[Rating:4/5]
This film should come with a warning label: “Do not watch if you are already in a suicidal state.” Seriously, I’ve seen some downer movies in my time, but as far as gutwrenching, exhausting, draining, and depressing movies go, this has to be up near the top of the list. That’s not to say it’s not good; in fact, if it weren’t tightly scripted, memorably shot, and compellingly performed, it wouldn’t be nearly as successful as it is at provoking the kind of visceral disgust that it does – there are images and themes and lines of dialogue that I still can’t wrest from my brain a week later, even though, in some cases, I would like to.
It’s the 1930s, the height (or depth) of the Depression, and a bunch of desperate people gather in Los Angeles to compete in a dance marathon. Whichever couple could manage to stay on their feet the longest without passing out and getting tapped out by the judges would win $1500 – not to mention that the radio station sponsoring the event was providing three meals a day to the contestants, not too shabby an incentive itself. At least at first.

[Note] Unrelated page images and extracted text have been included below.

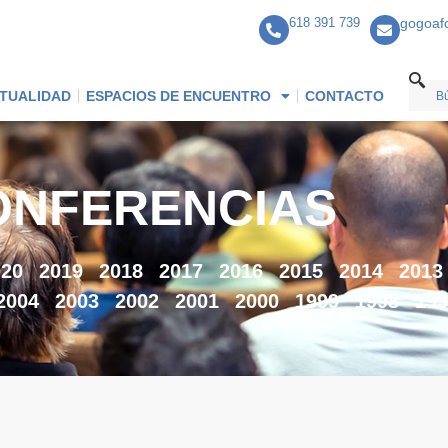
618 391 739
gogoaf
TUALIDAD
ESPACIOS DE ENCUENTRO
CONTACTO
ONFERENCIAS
020
2019
2018
2017
2016
2015
2014
2013
2004
2003
2002
2001
2000
1999
1998
199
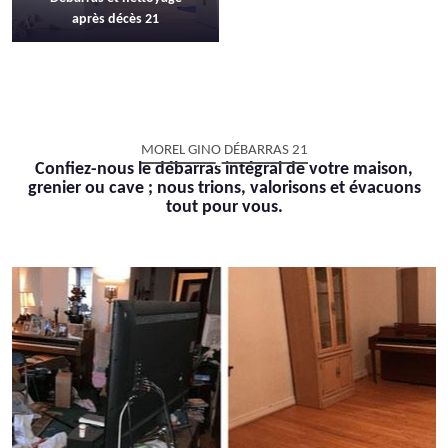
après décès 21
MOREL GINO DÉBARRAS 21
Confiez-nous le débarras intégral de votre maison,
grenier ou cave ; nous trions, valorisons et évacuons
tout pour vous.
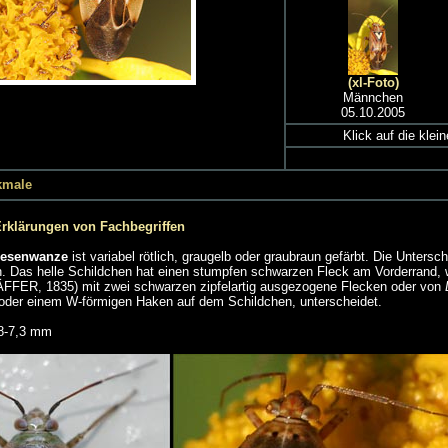
(xl-Foto)
Männchen
05.10.2005
Klick auf die klei
kmale
Erklärungen von Fachbegriffen
esenwanze
ist variabel rötlich, graugelb oder graubraun gefärbt. Die Unters
 Das helle Schildchen hat einen stumpfen schwarzen Fleck am Vorderrand, w
ER, 1835) mit zwei schwarzen zipfelartig ausgezogene Flecken oder von
oder einem W-förmigen Haken auf dem Schildchen, unterscheidet.
,8-7,3 mm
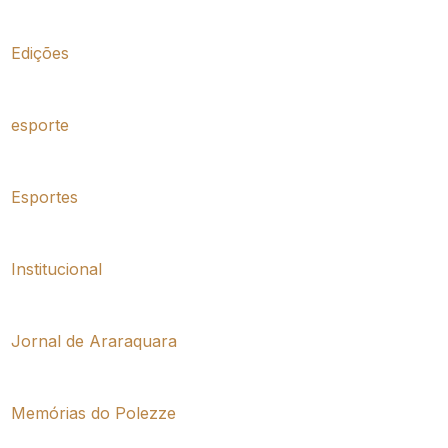
Edições
esporte
Esportes
Institucional
Jornal de Araraquara
Memórias do Polezze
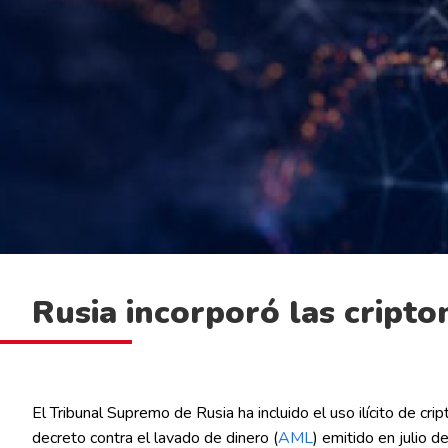
Rusia incorporó las cripto
El Tribunal Supremo de Rusia ha incluido el uso ilícito de cr
decreto contra el lavado de dinero (
AML
) emitido en julio d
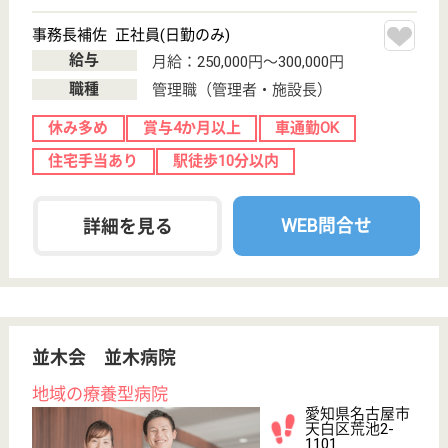
初めての介護転職
介護転職お悩み相談室
介護業界給与データ
転職事例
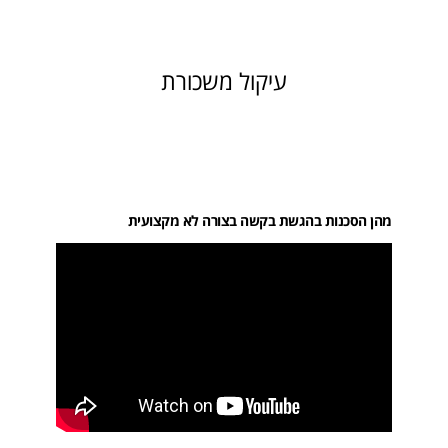
עיקול משכורת
מהן הסכנות בהגשת בקשה בצורה לא מקצועית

Among the participants we get to know over the course of the first several hours of the competition are a cynical but driving young woman played by Jane Fonda, the drifter she takes as her partner when her initial parter is disqualified right off the bat for being sick, a young pregnant couple who just arrived in LA after riding the rails from the midwest, a wanna-be glamorous actress, and a middle-aged sailor. We zero in most on Fonda and her partner, but we learn very little more about their past or their lives outside the marathon – in fact, there basically IS nothing beyond the marathon, which becomes a metaphor for life itself.